- **WORK TASK**
Only the lines from the start of the entries through the line with "URI of a [container" are wanted; please output them exactly.

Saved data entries

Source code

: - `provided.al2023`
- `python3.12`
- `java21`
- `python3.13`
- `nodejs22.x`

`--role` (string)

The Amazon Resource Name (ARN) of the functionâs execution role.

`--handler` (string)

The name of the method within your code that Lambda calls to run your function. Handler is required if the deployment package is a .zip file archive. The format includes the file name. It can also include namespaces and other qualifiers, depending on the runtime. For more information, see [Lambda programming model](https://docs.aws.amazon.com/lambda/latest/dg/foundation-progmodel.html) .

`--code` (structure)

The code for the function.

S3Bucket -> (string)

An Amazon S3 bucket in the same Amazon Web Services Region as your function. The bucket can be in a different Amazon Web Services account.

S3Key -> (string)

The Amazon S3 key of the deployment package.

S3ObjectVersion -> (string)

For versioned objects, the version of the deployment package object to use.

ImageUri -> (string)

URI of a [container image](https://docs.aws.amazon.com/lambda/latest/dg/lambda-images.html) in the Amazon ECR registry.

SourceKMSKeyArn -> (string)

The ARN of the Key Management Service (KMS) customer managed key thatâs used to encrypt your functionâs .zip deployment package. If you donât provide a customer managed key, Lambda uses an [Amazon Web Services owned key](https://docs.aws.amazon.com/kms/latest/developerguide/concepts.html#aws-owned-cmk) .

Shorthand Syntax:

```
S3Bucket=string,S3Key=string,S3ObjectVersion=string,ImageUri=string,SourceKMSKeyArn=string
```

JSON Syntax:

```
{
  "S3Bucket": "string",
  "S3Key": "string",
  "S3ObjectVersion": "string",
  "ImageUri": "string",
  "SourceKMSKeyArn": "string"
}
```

- **ANSWER SPACE**
Source code

: - `provided.al2023`
- `python3.12`
- `java21`
- `python3.13`
- `nodejs22.x`

`--role` (string)

The Amazon Resource Name (ARN) of the functionâs execution role.

`--handler` (string)

The name of the method within your code that Lambda calls to run your function. Handler is required if the deployment package is a .zip file archive. The format includes the file name. It can also include namespaces and other qualifiers, depending on the runtime. For more information, see [Lambda programming model](https://docs.aws.amazon.com/lambda/latest/dg/foundation-progmodel.html) .

`--code` (structure)

The code for the function.

S3Bucket -> (string)

An Amazon S3 bucket in the same Amazon Web Services Region as your function. The bucket can be in a different Amazon Web Services account.

S3Key -> (string)

The Amazon S3 key of the deployment package.

S3ObjectVersion -> (string)

For versioned objects, the version of the deployment package object to use.

ImageUri -> (string)

URI of a [container image](https://docs.aws.amazon.com/lambda/latest/dg/lambda-images.html) in the Amazon ECR registry.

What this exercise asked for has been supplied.